Setiap pengarang memiliki ciri khas. Sangat kecil peluang para pengarang untuk memiliki karakter yang sama persis. Sebab mereka hidup di dunia kreasi. Setiap ciptaan memiliki kekhasannya sendiri-sendiri, ciptaan yang sama persis sudah pasti plagiasi.
Demikian halnya dengan EK dan Pram, saya juga termasuk orang tidak sepakat kalau ada yang berkata, Eka Kurniawan is the new Pramoedya Ananta Toer. Bukan lagi karena perbedaan karakter, tetapi ada beberapa faktor: Ideologi; zaman; karakter masyarakat yang dihadapi; serta daya kreasi, meliputi kekuatan dan daya tahan seorang pengarang.
Saya malah melihat bahwa EK lebih dekat ke Milan Kundera ketimbang Pram. Novel Kundera, The Book of Laughter and Forgetting juga memiliki kemiripan cara bercerita dengan novel EK, Cantik Itu Luka. Ada latar sejarah tertentu, ada kebudayaan masyarakat, ada mistik, dan yang terpenting adalah lelucon--humor.

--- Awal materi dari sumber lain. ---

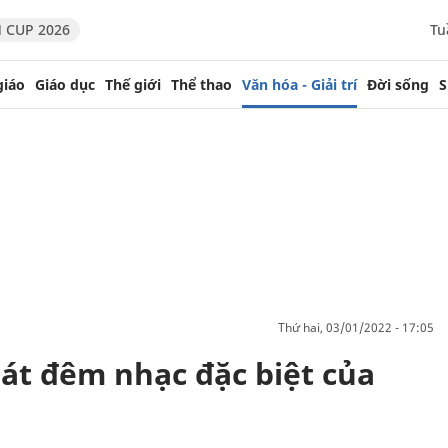
 CUP 2026
Tu
giáo
Giáo dục
Thế giới
Thể thao
Văn hóa - Giải trí
Đời sống
S
thứ hai, 03/01/2022 - 17:05
hát đêm nhạc đặc biệt của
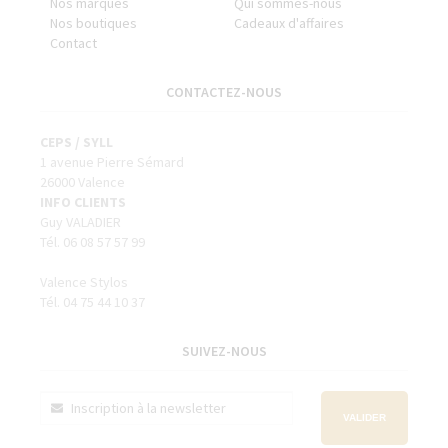
Nos marques
Qui sommes-nous
Nos boutiques
Cadeaux d'affaires
Contact
CONTACTEZ-NOUS
CEPS / SYLL
1 avenue Pierre Sémard
26000 Valence
INFO CLIENTS
Guy VALADIER
Tél. 06 08 57 57 99
Valence Stylos
Tél. 04 75 44 10 37
SUIVEZ-NOUS
VALIDER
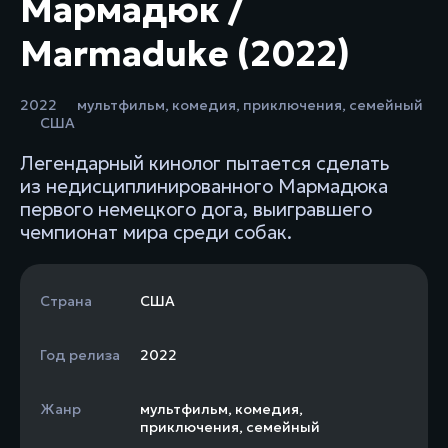
Мармадюк /
Marmaduke (2022)
2022
мультфильм
,
комедия
,
приключения
,
семейный
США
Легендарный кинолог пытается сделать
из недисциплинированного Мармадюка
первого немецкого дога, выигравшего
чемпионат мира среди собак.
Страна
США
Год релиза
2022
Жанр
мультфильм
,
комедия
,
приключения
,
семейный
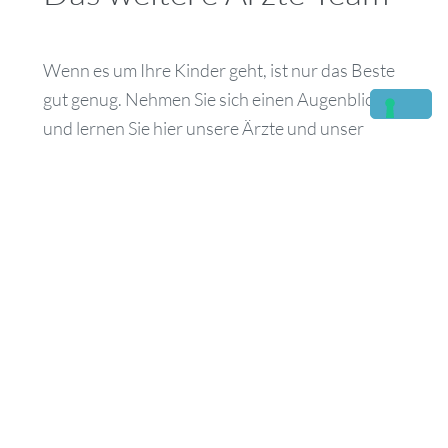
Wenn es um Ihre Kinder geht, ist nur das Beste
gut genug. Nehmen Sie sich einen Augenblick
und lernen Sie hier unsere Ärzte und unser
Praxis Team kennen.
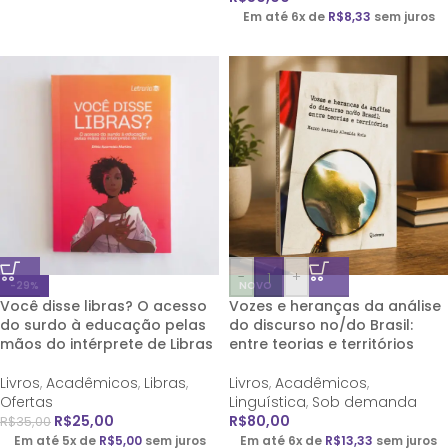
Em até 6x de
R$
8,33
sem juros
-
+
-29%
NOVO
Você disse libras? O acesso
Vozes e heranças da análise
do surdo à educação pelas
do discurso no/do Brasil:
mãos do intérprete de Libras
entre teorias e territórios
Livros
,
Acadêmicos
,
Libras
,
Livros
,
Acadêmicos
,
Ofertas
Linguística
,
Sob demanda
R$
25,00
R$
80,00
R$
35,00
Em até 5x de
R$
5,00
sem juros
Em até 6x de
R$
13,33
sem juros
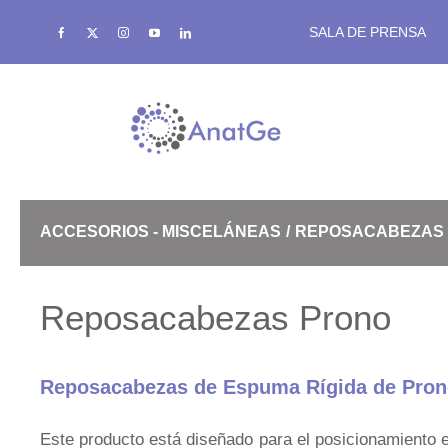
Saltar
SALA DE PRENSA
al
contenido
SRS
ACCESORIOS - MISCELÁNEAS
REPOSACABEZAS
Bolus de Alta Densidad
Reposacabezas Prono
Reposacabezas de Espuma Rígida de Pro
Termoplásticos eXaCast
Este producto está diseñado para el posicionamiento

Itho seolah tampak seperti ingin melihat adanya sedikit kemiripan antara EK dan Pram yaitu keduanya sama-sama berhaluan kiri; EK yang PRD dan Pram yang Lekra (milik PKI).
Saya jadi membayangkan, Pram mewakili kaum proletar yang melawan dalam perjuangan kelas ala Marx. Sementara EK mewakili kaum intelektual dari kalangan partai revolusioner yang memimpin revolusi, ala Lenin, atau Gramsci. Jika Pram ibarat melawan karena ia proletar, dengan segenap pikiran ala proletariat. EK ibarat menjalankan peran sebagai intelektual penggerak perjuangan, menyadarkan kelas melalui pendidikan politik.
Saeful Ihsan. Blogger dan Youtuber, menetap di Palu.